-------- Given data --------

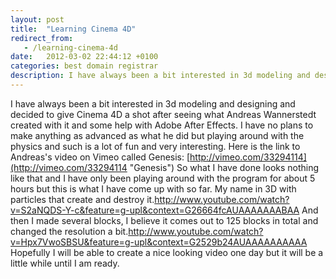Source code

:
 ```yaml
---
layout: post
title:  "Learning Cinema 4D"
redirect_from:
   - /learning-cinema-4d
date:   2012-03-02 22:44:12 +0100
categories: best domain registrar
description: I have always been a bit interested in 3d modeling and designing and decided to give Cinema 4D a shot after seeing what Andreas Wannerstedt created with it and some help with Adobe After Effects. I ha
---
```


I have always been a bit interested in 3d modeling and designing and decided to give Cinema 4D a shot after seeing what Andreas Wannerstedt created with it and some help with Adobe After Effects. I have no plans to make anything as advanced as what he did but playing around with the physics and such is a lot of fun and very interesting. Here is the link to Andreas's video on Vimeo called Genesis: [http://vimeo.com/33294114](http://vimeo.com/33294114 "Genesis") So what I have done looks nothing like that and I have only been playing around with the program for about 5 hours but this is what I have come up with so far. My name in 3D with particles that create and destroy it.<http://www.youtube.com/watch?v=S2aNQDS-Y-c&feature=g-upl&context=G26664fcAUAAAAAAABAA> And then I made several blocks, I believe it comes out to 125 blocks in total and changed the resolution a bit.<http://www.youtube.com/watch?v=Hpx7VwoSBSU&feature=g-upl&context=G2529b24AUAAAAAAAAAA> Hopefully I will be able to create a nice looking video one day but it will be a little while until I am ready.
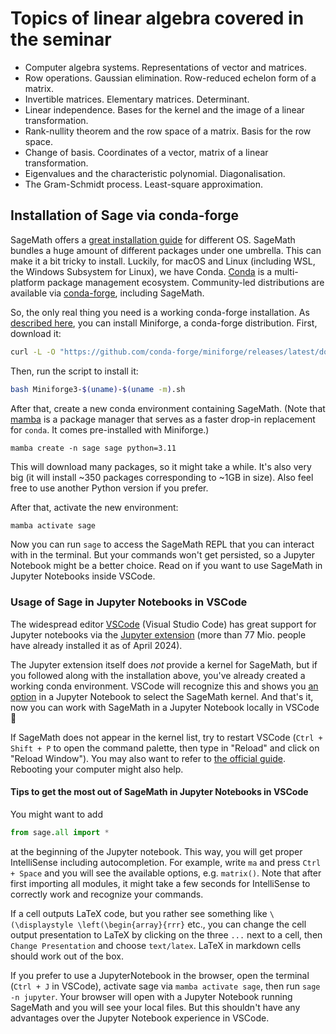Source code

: # Topics of linear algebra covered in the seminar

- Computer algebra systems. Representations of vector and matrices.
- Row operations. Gaussian elimination. Row-reduced echelon form of a matrix.
- Invertible matrices. Elementary matrices. Determinant.
- Linear independence. Bases for the kernel and the image of a linear transformation.
- Rank-nullity theorem and the row space of a matrix. Basis for the row space.
- Change of basis. Coordinates of a vector, matrix of a linear transformation.
- Eigenvalues and the characteristic polynomial. Diagonalisation.
- The Gram-Schmidt process. Least-square approximation.

## Installation of Sage via conda-forge

SageMath offers a [great installation guide](https://doc.sagemath.org/html/en/installation/) for different OS. SageMath bundles a huge amount of different packages under one umbrella. This can make it a bit tricky to install. Luckily, for macOS and Linux (including WSL, the Windows Subsystem for Linux), we have Conda. [Conda](https://conda.org/) is a multi-platform package management ecosystem. Community-led distributions are available via [conda-forge](https://conda-forge.org/), including SageMath.

So, the only real thing you need is a working conda-forge installation. As [described here](https://doc.sagemath.org/html/en/installation/conda.html), you can install Miniforge, a conda-forge distribution. First, download it:

```bash
curl -L -O "https://github.com/conda-forge/miniforge/releases/latest/download/Miniforge3-$(uname)-$(uname -m).sh"
```

Then, run the script to install it:

```bash
bash Miniforge3-$(uname)-$(uname -m).sh
```

After that, create a new conda environment containing SageMath. (Note that [mamba](https://mamba.readthedocs.io/en/latest/index.html) is a package manager that serves as a faster drop-in replacement for `conda`. It comes pre-installed with Miniforge.)

```script
mamba create -n sage sage python=3.11
```

This will download many packages, so it might take a while. It's also very big (it will install ~350 packages corresponding to ~1GB in size). Also feel free to use another Python version if you prefer.

After that, activate the new environment:

```bash
mamba activate sage
```

Now you can run `sage` to access the SageMath REPL that you can interact with in the terminal. But your commands won't get persisted, so a Jupyter Notebook might be a better choice. Read on if you want to use SageMath in Jupyter Notebooks inside VSCode.

### Usage of Sage in Jupyter Notebooks in VSCode

The widespread editor [VSCode](https://code.visualstudio.com/) (Visual Studio Code) has great support for Jupyter notebooks via the [Jupyter extension](https://marketplace.visualstudio.com/items?itemName=ms-toolsai.jupyter) (more than 77 Mio. people have already installed it as of April 2024).

The Jupyter extension itself does _not_ provide a kernel for SageMath, but if you followed along with the installation above, you've already created a working conda environment. VSCode will recognize this and shows you [an option](https://code.visualstudio.com/docs/datascience/jupyter-notebooks#_create-or-open-a-jupyter-notebook) in a Jupyter Notebook to select the SageMath kernel. And that's it, now you can work with SageMath in a Jupyter Notebook locally in VSCode 🎉

If SageMath does not appear in the kernel list, try to restart VSCode (`Ctrl + Shift + P` to open the command palette, then type in "Reload" and click on "Reload Window"). You may also want to refer to [the official guide](https://doc.sagemath.org/html/en/installation/launching.html#using-jupyter-notebook-through-visual-studio-code-vs-code-in-wsl). Rebooting your computer might also help.

#### Tips to get the most out of SageMath in Jupyter Notebooks in VSCode

You might want to add

```py
from sage.all import *
```

at the beginning of the Jupyter notebook. This way, you will get proper IntelliSense including autocompletion. For example, write `ma` and press `Ctrl + Space` and you will see the available options, e.g. `matrix()`. Note that after first importing all modules, it might take a few seconds for IntelliSense to correctly work and recognize your commands.

If a cell outputs LaTeX code, but you rather see something like `\(\displaystyle \left(\begin{array}{rrr}` etc., you can change the cell output presentation to LaTeX by clicking on the three `...` next to a cell, then `Change Presentation` and choose `text/latex`. LaTeX in markdown cells should work out of the box.

If you prefer to use a JupyterNotebook in the browser, open the terminal (`Ctrl + J` in VSCode), activate sage via `mamba activate sage`, then run `sage -n jupyter`. Your browser will open with a Jupyter Notebook running SageMath and you will see your local files. But this shouldn't have any advantages over the Jupyter Notebook experience in VSCode.
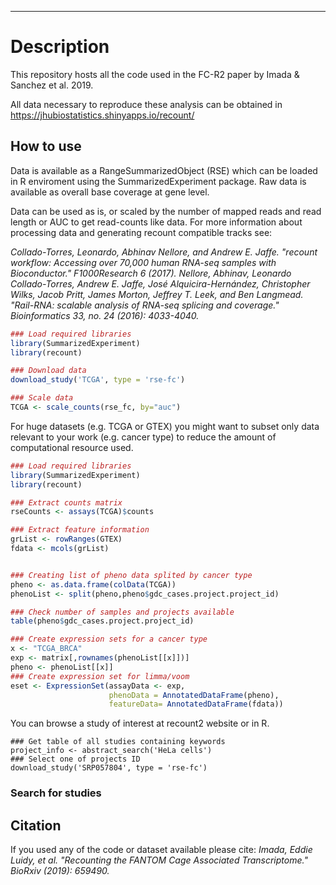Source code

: ---

# Description
This repository hosts all the code used in the FC-R2 paper by Imada & Sanchez et al. 2019.

All data necessary to reproduce these analysis can be obtained in https://jhubiostatistics.shinyapps.io/recount/

## How to use

Data is available as a RangeSummarizedObject (RSE) which can be loaded in R enviroment using the SummarizedExperiment package.
Raw data is available as overall base coverage at gene level.

Data can be used as is, or scaled by the number of mapped reads and read length or AUC to get read-counts like data. For more information about processing data and generating recount compatible tracks see:

*Collado-Torres, Leonardo, Abhinav Nellore, and Andrew E. Jaffe. "recount workflow: Accessing over 70,000 human RNA-seq samples with Bioconductor." F1000Research 6 (2017).*
*Nellore, Abhinav, Leonardo Collado-Torres, Andrew E. Jaffe, José Alquicira-Hernández, Christopher Wilks, Jacob Pritt, James Morton, Jeffrey T. Leek, and Ben Langmead. "Rail-RNA: scalable analysis of RNA-seq splicing and coverage." Bioinformatics 33, no. 24 (2016): 4033-4040.*

```r
### Load required libraries
library(SummarizedExperiment)
library(recount)

### Download data
download_study('TCGA', type = 'rse-fc')

### Scale data
TCGA <- scale_counts(rse_fc, by="auc")
```

For huge datasets (e.g. TCGA or GTEX) you might want to subset only data relevant to your work (e.g. cancer type) to reduce the amount of computational resource used.

```r
### Load required libraries
library(SummarizedExperiment)
library(recount)

### Extract counts matrix
rseCounts <- assays(TCGA)$counts

### Extract feature information
grList <- rowRanges(GTEX)
fdata <- mcols(grList)


### Creating list of pheno data splited by cancer type
pheno <- as.data.frame(colData(TCGA))
phenoList <- split(pheno,pheno$gdc_cases.project.project_id)

### Check number of samples and projects available
table(pheno$gdc_cases.project.project_id)

### Create expression sets for a cancer type
x <- "TCGA_BRCA"
exp <- matrix[,rownames(phenoList[[x]])]
pheno <- phenoList[[x]]
### Create expression set for limma/voom
eset <- ExpressionSet(assayData <- exp,
                      phenoData = AnnotatedDataFrame(pheno),
                      featureData= AnnotatedDataFrame(fdata))
```

You can browse a study of interest at recount2 website or in R.
```
### Get table of all studies containing keywords
project_info <- abstract_search('HeLa cells')
### Select one of projects ID
download_study('SRP057804', type = 'rse-fc')
```
### Search for studies
## Citation
If you used any of the code or dataset available please cite:
*Imada, Eddie Luidy, et al. "Recounting the FANTOM Cage Associated Transcriptome." BioRxiv (2019): 659490.*
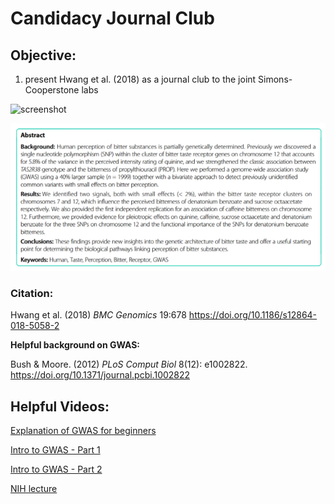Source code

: # Candidacy Journal Club

## Objective:

1.  present Hwang et al. (2018) as a journal club to the joint Simons-Cooperstone labs

![screenshot](~/res/Hwang18Abstract.png)

![screenshot](/res/Hwang18Abstract.png)

### Citation:

Hwang et al. (2018) *BMC Genomics* 19:678 <https://doi.org/10.1186/s12864-018-5058-2>

**Helpful background on GWAS:**

Bush & Moore. (2012) *PLoS Comput Biol* 8(12): e1002822. <https://doi.org/10.1371/journal.pcbi.1002822>

## Helpful Videos:

[Explanation of GWAS for beginners](https://www.youtube.com/watch?v=sOP8WacfBM8)

[Intro to GWAS - Part 1](https://www.youtube.com/watch?v=Hjv_otXAkh0)

[Intro to GWAS - Part 2](https://www.youtube.com/watch?v=g1fQCC92WO0)

[NIH lecture](https://youtu.be/HHvdupHgeFg?si=zvgAl1gHi0-YxVmt)
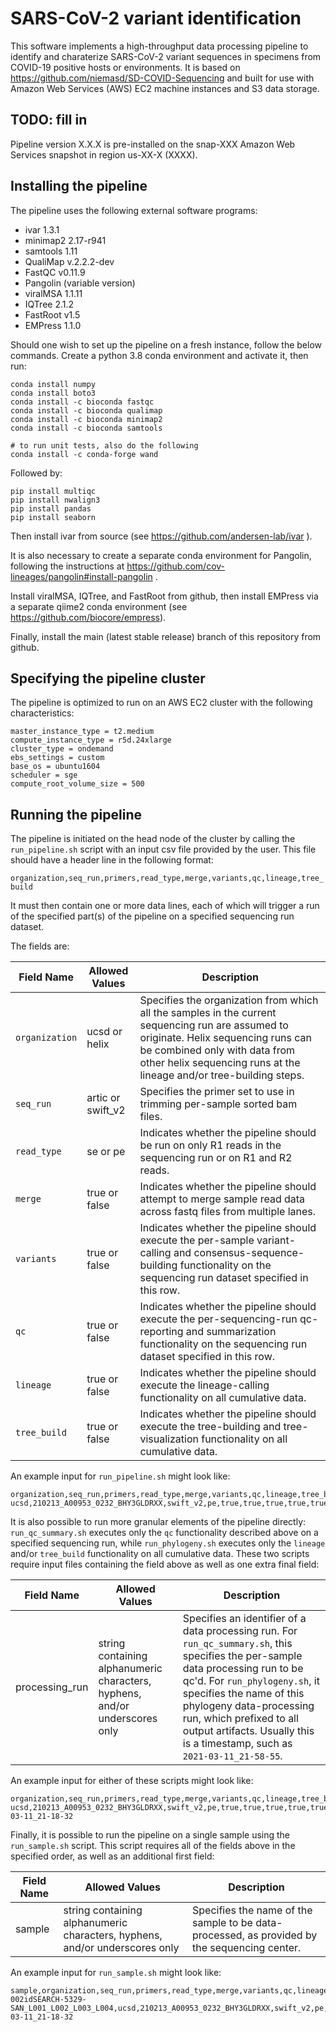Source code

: # SARS-CoV-2 variant identification

This software implements a high-throughput data processing pipeline to identify and charaterize SARS-CoV-2 variant sequences in specimens from COVID-19 positive hosts or environments.  It is based on https://github.com/niemasd/SD-COVID-Sequencing and built for use with Amazon Web Services (AWS) EC2 machine instances and S3 data storage.

## TODO: fill in
Pipeline version X.X.X is pre-installed on the snap-XXX Amazon Web Services snapshot in region us-XX-X (XXXX).  

## Installing the pipeline
The pipeline uses the following external software programs:

* ivar 1.3.1
* minimap2 2.17-r941
* samtools 1.11
* QualiMap v.2.2.2-dev
* FastQC v0.11.9
* Pangolin (variable version)
* viralMSA 1.1.11
* IQTree 2.1.2
* FastRoot v1.5
* EMPress 1.1.0

Should one wish to set up the pipeline on a fresh instance, follow the below commands.
Create a python 3.8 conda environment and activate it, then run:

```
conda install numpy 
conda install boto3
conda install -c bioconda fastqc
conda install -c bioconda qualimap
conda install -c bioconda minimap2
conda install -c bioconda samtools

# to run unit tests, also do the following
conda install -c conda-forge wand
```

Followed by:
```
pip install multiqc
pip install nwalign3
pip install pandas
pip install seaborn
```

Then install ivar from source (see https://github.com/andersen-lab/ivar ).

It is also necessary to create a separate conda environment for Pangolin, following the instructions at 
https://github.com/cov-lineages/pangolin#install-pangolin .

Install viralMSA, IQTree, and FastRoot from github, then install EMPress via a separate qiime2 conda environment (see https://github.com/biocore/empress).

Finally, install the main (latest stable release) branch of this repository from github.

## Specifying the pipeline cluster

The pipeline is optimized to run on an AWS EC2 cluster with the following characteristics:
```
master_instance_type = t2.medium
compute_instance_type = r5d.24xlarge
cluster_type = ondemand
ebs_settings = custom
base_os = ubuntu1604
scheduler = sge
compute_root_volume_size = 500
```


## Running the pipeline

The pipeline is initiated on the head node of the cluster by calling the `run_pipeline.sh` script with an input csv file provided by the user.  This file should have a header line in the following format:

`organization,seq_run,primers,read_type,merge,variants,qc,lineage,tree_build`

It must then contain one or more data lines, each of which will trigger a run of the specified part(s) of the pipeline on a specified sequencing run dataset.

The fields are:

|Field Name|Allowed Values|Description|
|----------|--------------|-----------|
|`organization`|ucsd or helix|Specifies the organization from which all the samples in the current sequencing run are assumed to originate.  Helix sequencing runs can be combined only with data from other helix sequencing runs at the lineage and/or tree-building steps.|
|`seq_run`|artic or swift_v2|Specifies the primer set to use in trimming per-sample sorted bam files.|
|`read_type`|se or pe|Indicates whether the pipeline should be run on only R1 reads in the sequencing run or on R1 and R2 reads.|
|`merge`|true or false|Indicates whether the pipeline should attempt to merge sample read data across fastq files from multiple lanes.|
|`variants`|true or false|Indicates whether the pipeline should execute the per-sample variant-calling and consensus-sequence-building functionality on the sequencing run dataset specified in this row.|
|`qc`|true or false|Indicates whether the pipeline should execute the per-sequencing-run qc-reporting and summarization functionality on the sequencing run dataset specified in this row.|
|`lineage`|true or false|Indicates whether the pipeline should execute the lineage-calling functionality on all cumulative data.|
|`tree_build`|true or false|Indicates whether the pipeline should execute the tree-building and tree-visualization functionality on all cumulative data.|

An example input for `run_pipeline.sh` might look like:

```
organization,seq_run,primers,read_type,merge,variants,qc,lineage,tree_build
ucsd,210213_A00953_0232_BHY3GLDRXX,swift_v2,pe,true,true,true,true,true
```

It is also possible to run more granular elements of the pipeline directly: `run_qc_summary.sh` executes only the `qc` functionality described above on a specified sequencing run, while `run_phylogeny.sh` executes only the `lineage` and/or `tree_build` functionality on all cumulative data. These two scripts require input files containing the field above as well as one extra final field:

|Field Name|Allowed Values|Description|
|----------|--------------|-----------|
|processing_run|string containing alphanumeric characters, hyphens, and/or underscores only|Specifies an identifier of a data processing run.  For `run_qc_summary.sh`, this specifies the per-sample data processing run to be qc'd. For `run_phylogeny.sh`, it specifies the name of this phylogeny data-processing run, which prefixed to all output artifacts.  Usually this is a timestamp, such as `2021-03-11_21-58-55`.|

An example input for either of these scripts might look like:

```
organization,seq_run,primers,read_type,merge,variants,qc,lineage,tree_build,processing_run
ucsd,210213_A00953_0232_BHY3GLDRXX,swift_v2,pe,true,true,true,true,true,2021-03-11_21-18-32
```

Finally, it is possible to run the pipeline on a single sample using the `run_sample.sh` script.  This script requires all of the fields above in the specified order, as well as an additional first field:


|Field Name|Allowed Values|Description|
|----------|--------------|-----------|
|sample|string containing alphanumeric characters, hyphens, and/or underscores only|Specifies the name of the sample to be data-processed, as provided by the sequencing center.|

An example input for `run_sample.sh` might look like:

```
sample,organization,seq_run,primers,read_type,merge,variants,qc,lineage,tree_build,processing_run
002idSEARCH-5329-SAN_L001_L002_L003_L004,ucsd,210213_A00953_0232_BHY3GLDRXX,swift_v2,pe,true,true,true,true,true,2021-03-11_21-18-32
```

--------

Task item:
Write out exactly the lines above from the line with "Bush & Moore." through the line with "- Part 2](https://www.youtube.com/watch?v=g1fQCC92WO0)", both of them included, and leave out all other lines.

Exercise result:
Bush & Moore. (2012) *PLoS Comput Biol* 8(12): e1002822. <https://doi.org/10.1371/journal.pcbi.1002822>

## Helpful Videos:

[Explanation of GWAS for beginners](https://www.youtube.com/watch?v=sOP8WacfBM8)

[Intro to GWAS - Part 1](https://www.youtube.com/watch?v=Hjv_otXAkh0)

[Intro to GWAS - Part 2](https://www.youtube.com/watch?v=g1fQCC92WO0)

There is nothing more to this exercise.